[[ MATERIALS PROVIDED open ]]

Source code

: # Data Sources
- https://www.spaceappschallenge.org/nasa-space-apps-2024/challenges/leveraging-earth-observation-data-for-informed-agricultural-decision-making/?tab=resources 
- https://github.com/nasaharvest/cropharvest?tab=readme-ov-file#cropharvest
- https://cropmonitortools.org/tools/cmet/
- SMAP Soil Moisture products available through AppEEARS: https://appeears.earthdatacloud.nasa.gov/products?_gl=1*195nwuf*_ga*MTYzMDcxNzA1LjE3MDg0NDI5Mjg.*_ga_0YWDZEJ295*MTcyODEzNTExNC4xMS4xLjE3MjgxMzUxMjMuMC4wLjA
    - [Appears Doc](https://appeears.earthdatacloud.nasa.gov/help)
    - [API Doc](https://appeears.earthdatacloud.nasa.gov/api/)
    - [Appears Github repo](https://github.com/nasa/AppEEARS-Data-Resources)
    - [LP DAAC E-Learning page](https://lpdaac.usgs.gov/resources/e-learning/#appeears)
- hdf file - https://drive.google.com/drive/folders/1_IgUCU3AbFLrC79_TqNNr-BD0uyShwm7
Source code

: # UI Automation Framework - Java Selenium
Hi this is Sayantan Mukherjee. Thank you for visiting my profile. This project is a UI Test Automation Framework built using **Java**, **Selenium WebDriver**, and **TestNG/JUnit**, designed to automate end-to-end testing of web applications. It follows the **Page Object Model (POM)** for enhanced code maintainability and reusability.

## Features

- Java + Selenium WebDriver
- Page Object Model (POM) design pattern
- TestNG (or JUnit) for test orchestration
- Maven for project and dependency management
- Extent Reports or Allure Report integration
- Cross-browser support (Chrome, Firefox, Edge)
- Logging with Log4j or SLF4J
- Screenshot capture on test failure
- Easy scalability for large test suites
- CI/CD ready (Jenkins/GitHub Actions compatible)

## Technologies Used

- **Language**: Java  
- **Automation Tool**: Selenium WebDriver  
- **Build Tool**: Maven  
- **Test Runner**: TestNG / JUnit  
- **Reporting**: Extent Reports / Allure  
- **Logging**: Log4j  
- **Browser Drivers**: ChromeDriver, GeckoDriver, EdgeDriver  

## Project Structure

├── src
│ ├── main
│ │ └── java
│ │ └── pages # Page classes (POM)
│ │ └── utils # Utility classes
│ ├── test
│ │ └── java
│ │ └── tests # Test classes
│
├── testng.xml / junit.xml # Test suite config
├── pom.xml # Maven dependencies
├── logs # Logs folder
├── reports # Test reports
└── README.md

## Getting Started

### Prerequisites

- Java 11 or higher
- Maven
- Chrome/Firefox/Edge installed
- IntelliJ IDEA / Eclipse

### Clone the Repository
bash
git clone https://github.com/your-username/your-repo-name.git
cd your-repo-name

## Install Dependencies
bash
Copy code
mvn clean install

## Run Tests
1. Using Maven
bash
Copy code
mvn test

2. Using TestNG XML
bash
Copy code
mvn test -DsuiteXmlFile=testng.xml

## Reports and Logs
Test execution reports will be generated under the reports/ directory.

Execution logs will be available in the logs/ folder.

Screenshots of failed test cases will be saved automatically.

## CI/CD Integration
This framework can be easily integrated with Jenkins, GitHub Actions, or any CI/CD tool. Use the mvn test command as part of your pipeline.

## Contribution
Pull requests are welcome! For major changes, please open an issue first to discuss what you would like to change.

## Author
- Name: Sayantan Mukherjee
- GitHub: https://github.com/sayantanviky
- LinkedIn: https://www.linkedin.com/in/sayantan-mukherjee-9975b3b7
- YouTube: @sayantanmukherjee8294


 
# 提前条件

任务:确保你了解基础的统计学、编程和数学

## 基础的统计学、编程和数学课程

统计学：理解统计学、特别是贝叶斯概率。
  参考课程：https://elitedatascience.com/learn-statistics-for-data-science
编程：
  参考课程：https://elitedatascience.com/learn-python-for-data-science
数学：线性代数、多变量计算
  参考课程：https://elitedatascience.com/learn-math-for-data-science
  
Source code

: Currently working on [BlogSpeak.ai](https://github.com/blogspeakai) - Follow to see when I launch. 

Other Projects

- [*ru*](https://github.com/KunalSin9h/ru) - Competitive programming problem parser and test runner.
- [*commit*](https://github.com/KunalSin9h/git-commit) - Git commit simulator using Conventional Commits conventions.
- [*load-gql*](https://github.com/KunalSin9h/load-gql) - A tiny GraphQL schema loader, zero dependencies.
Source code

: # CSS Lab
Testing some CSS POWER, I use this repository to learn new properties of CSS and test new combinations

[[ MATERIALS PROVIDED closed ]]

[TASK DIRECTIONS]: Give these entries again with every "Maven" switched to "Gradle", and leave everything else unchanged.

[SOLUTION TO THIS TASK]:
Source code

: # Data Sources
- https://www.spaceappschallenge.org/nasa-space-apps-2024/challenges/leveraging-earth-observation-data-for-informed-agricultural-decision-making/?tab=resources 
- https://github.com/nasaharvest/cropharvest?tab=readme-ov-file#cropharvest
- https://cropmonitortools.org/tools/cmet/
- SMAP Soil Moisture products available through AppEEARS: https://appeears.earthdatacloud.nasa.gov/products?_gl=1*195nwuf*_ga*MTYzMDcxNzA1LjE3MDg0NDI5Mjg.*_ga_0YWDZEJ295*MTcyODEzNTExNC4xMS4xLjE3MjgxMzUxMjMuMC4wLjA
    - [Appears Doc](https://appeears.earthdatacloud.nasa.gov/help)
    - [API Doc](https://appeears.earthdatacloud.nasa.gov/api/)
    - [Appears Github repo](https://github.com/nasa/AppEEARS-Data-Resources)
    - [LP DAAC E-Learning page](https://lpdaac.usgs.gov/resources/e-learning/#appeears)
- hdf file - https://drive.google.com/drive/folders/1_IgUCU3AbFLrC79_TqNNr-BD0uyShwm7
Source code

: # UI Automation Framework - Java Selenium
Hi this is Sayantan Mukherjee. Thank you for visiting my profile. This project is a UI Test Automation Framework built using **Java**, **Selenium WebDriver**, and **TestNG/JUnit**, designed to automate end-to-end testing of web applications. It follows the **Page Object Model (POM)** for enhanced code maintainability and reusability.

## Features

- Java + Selenium WebDriver
- Page Object Model (POM) design pattern
- TestNG (or JUnit) for test orchestration
- Gradle for project and dependency management
- Extent Reports or Allure Report integration
- Cross-browser support (Chrome, Firefox, Edge)
- Logging with Log4j or SLF4J
- Screenshot capture on test failure
- Easy scalability for large test suites
- CI/CD ready (Jenkins/GitHub Actions compatible)

## Technologies Used

- **Language**: Java  
- **Automation Tool**: Selenium WebDriver  
- **Build Tool**: Gradle  
- **Test Runner**: TestNG / JUnit  
- **Reporting**: Extent Reports / Allure  
- **Logging**: Log4j  
- **Browser Drivers**: ChromeDriver, GeckoDriver, EdgeDriver  

## Project Structure

├── src
│ ├── main
│ │ └── java
│ │ └── pages # Page classes (POM)
│ │ └── utils # Utility classes
│ ├── test
│ │ └── java
│ │ └── tests # Test classes
│
├── testng.xml / junit.xml # Test suite config
├── pom.xml # Gradle dependencies
├── logs # Logs folder
├── reports # Test reports
└── README.md

## Getting Started

### Prerequisites

- Java 11 or higher
- Gradle
- Chrome/Firefox/Edge installed
- IntelliJ IDEA / Eclipse

### Clone the Repository
bash
git clone https://github.com/your-username/your-repo-name.git
cd your-repo-name

## Install Dependencies
bash
Copy code
mvn clean install

## Run Tests
1. Using Gradle
bash
Copy code
mvn test

2. Using TestNG XML
bash
Copy code
mvn test -DsuiteXmlFile=testng.xml

## Reports and Logs
Test execution reports will be generated under the reports/ directory.

Execution logs will be available in the logs/ folder.

Screenshots of failed test cases will be saved automatically.

## CI/CD Integration
This framework can be easily integrated with Jenkins, GitHub Actions, or any CI/CD tool. Use the mvn test command as part of your pipeline.

## Contribution
Pull requests are welcome! For major changes, please open an issue first to discuss what you would like to change.

## Author
- Name: Sayantan Mukherjee
- GitHub: https://github.com/sayantanviky
- LinkedIn: https://www.linkedin.com/in/sayantan-mukherjee-9975b3b7
- YouTube: @sayantanmukherjee8294


 
# 提前条件

任务:确保你了解基础的统计学、编程和数学

## 基础的统计学、编程和数学课程

统计学：理解统计学、特别是贝叶斯概率。
  参考课程：https://elitedatascience.com/learn-statistics-for-data-science
编程：
  参考课程：https://elitedatascience.com/learn-python-for-data-science
数学：线性代数、多变量计算
  参考课程：https://elitedatascience.com/learn-math-for-data-science
  
Source code

: Currently working on [BlogSpeak.ai](https://github.com/blogspeakai) - Follow to see when I launch. 

Other Projects

- [*ru*](https://github.com/KunalSin9h/ru) - Competitive programming problem parser and test runner.
- [*commit*](https://github.com/KunalSin9h/git-commit) - Git commit simulator using Conventional Commits conventions.
- [*load-gql*](https://github.com/KunalSin9h/load-gql) - A tiny GraphQL schema loader, zero dependencies.
Source code

: # CSS Lab
Testing some CSS POWER, I use this repository to learn new properties of CSS and test new combinations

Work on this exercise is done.